In Sweden, not only are child care and early childhood education fees low (3% of family income to a maximum of CDN$193 per month for the first child; 2% of family income to a maximum of CDN$126 per month for the second child; CDN$64 per month max for the third child; $0 for fourth) parents are actually supported when they want to take paternity or maternity leave.

Sweden offers parental benefits for 480 days shared equally between both parents. The parental benefit gives 80 percent of one's sickness benefit qualifying annual income divided by 365. For example, if you earned SEK240,000 (Sweden Kronor) per year (CDN$35,000), your daily benefit would be SEK510 per day (CDN$74 per day). This works out to roughly CDN$2,220 per month.

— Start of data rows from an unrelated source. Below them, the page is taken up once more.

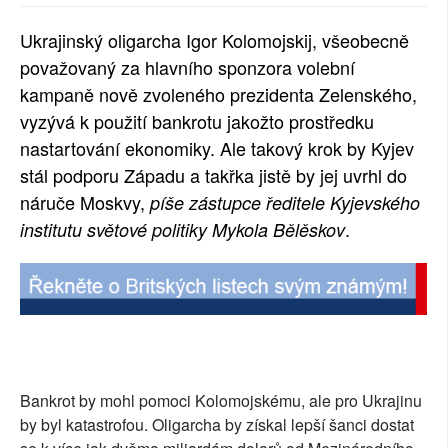
SOCIÁLNÍ SÍTĚ
Ukrajinský oligarcha Igor Kolomojskij, všeobecně
považovaný za hlavního sponzora volební
RUBRIKY
kampaně nově zvoleného prezidenta Zelenského,
PLNÁ VERZE STRÁNEK
vyzývá k použití bankrotu jakožto prostředku
nastartování ekonomiky. Ale takový krok by Kyjev
stál podporu Západu a takřka jistě by jej uvrhl do
náruče Moskvy,
píše zástupce ředitele Kyjevského
.
institutu světové politiky Mykola Bělěskov
Bankrot by mohl pomoci Kolomojskému, ale pro Ukrajinu
by byl katastrofou. Oligarcha by získal lepší šanci dostat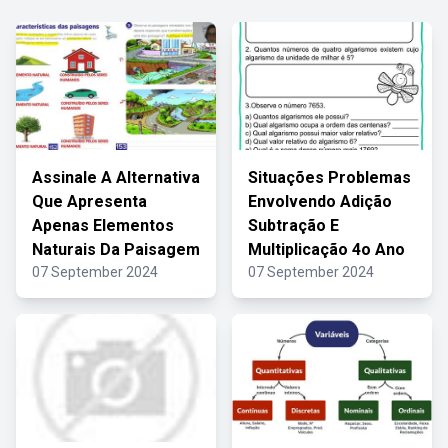
Assinale A Alternativa
Situações Problemas
Que Apresenta
Envolvendo Adição
Apenas Elementos
Subtração E
Naturais Da Paisagem
Multiplicação 4o Ano
07 September 2024
07 September 2024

And if you're unemployed or self-employed, the sickness benefit qualifying income is adjusted to the consumer price index.

These parental benefits not only encourage parents to be with their children in those first two years, where building and nurturing emotional bonds are most critical, they also ensure that fathers can take an active role in the raising of their children.

Before I conclude...

However, I should say two things before I conclude: 1. Not everyone has to take advantage of benefits or child care or early childhood education; consider yourself fortunate to have those choices. 2. Not everyone can stay home with their kids. There are plenty of single parents, lower income earners, middle income earners who cannot get by on one salary. Many of these Canadians need quality childcare.

I'm not suggesting that Canada must copy every element of Sweden's child care programs, but we must lift ourselves from the miserable position compared to other nations.

The Liberals must collaborate with the NDP and establish and legislate a national child care system under legislation.

Until we put the dollars and policies in place, Canada will continue to fail its children and consequently imperil its future.